**SUPPLIED PASSAGE**
Strategic Power Connect praises sustainability award winners and highlight urgent need to decarbonise


Some of Northern Ireland’s most innovative companies showed how they are tackling the climate crisis at the inaugural Business Eye Sustainability Awards in association with Strategic Power Connect in February.

The headline awards saw Wrightbus and The Boatyard Distillery picked up the Sustainable Company of the Year titles in the larger and smaller business categories, while Ian Henry, a director of Magherafelt-based building company Henry Brothers, was named as the Sustainability Business Leader of the Year.

The extent to which companies and individuals such as these, and the other winners on the night, have embedded sustainability in their businesses is testament to their commitment to creating a greener future for all, Paul Carson, founder of Strategic Power Connect.

“We’ve been so incredibly impressed not just by the sheer quantity of entries, but by the quality and the innovation embraced by Northern Ireland companies to safeguard their organisations and our futures,” he said. “I’ve personally found being involved in these awards to be an uplifting experience at a time where it’s easy to get beaten up and daunted by extreme changes. 

“Reviewing the entries has been a real pleasure and has given me a lot of optimism for the future.”

Embedding sustainability in businesses is something which Strategic Power Connect focus on on a daily basis.

**TASK GOAL**
List every award winner the sustainability awards article names, along with the title each received.

**INFORMATION GIVEN**
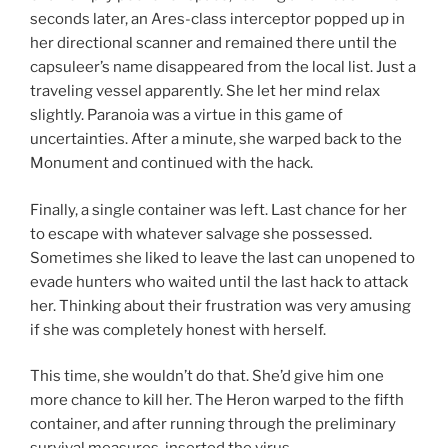
seconds later, an Ares-class interceptor popped up in
her directional scanner and remained there until the
capsuleer’s name disappeared from the local list. Just a
traveling vessel apparently. She let her mind relax
slightly. Paranoia was a virtue in this game of
uncertainties. After a minute, she warped back to the
Monument and continued with the hack.
Finally, a single container was left. Last chance for her
to escape with whatever salvage she possessed.
Sometimes she liked to leave the last can unopened to
evade hunters who waited until the last hack to attack
her. Thinking about their frustration was very amusing
if she was completely honest with herself.
This time, she wouldn’t do that. She’d give him one
more chance to kill her. The Heron warped to the fifth
container, and after running through the preliminary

**TASK SOLUTION**
- Wrightbus: Sustainable Company of the Year (larger business category)
- The Boatyard Distillery: Sustainable Company of the Year (smaller business category)
- Ian Henry, a director of Henry Brothers: Sustainability Business Leader of the Year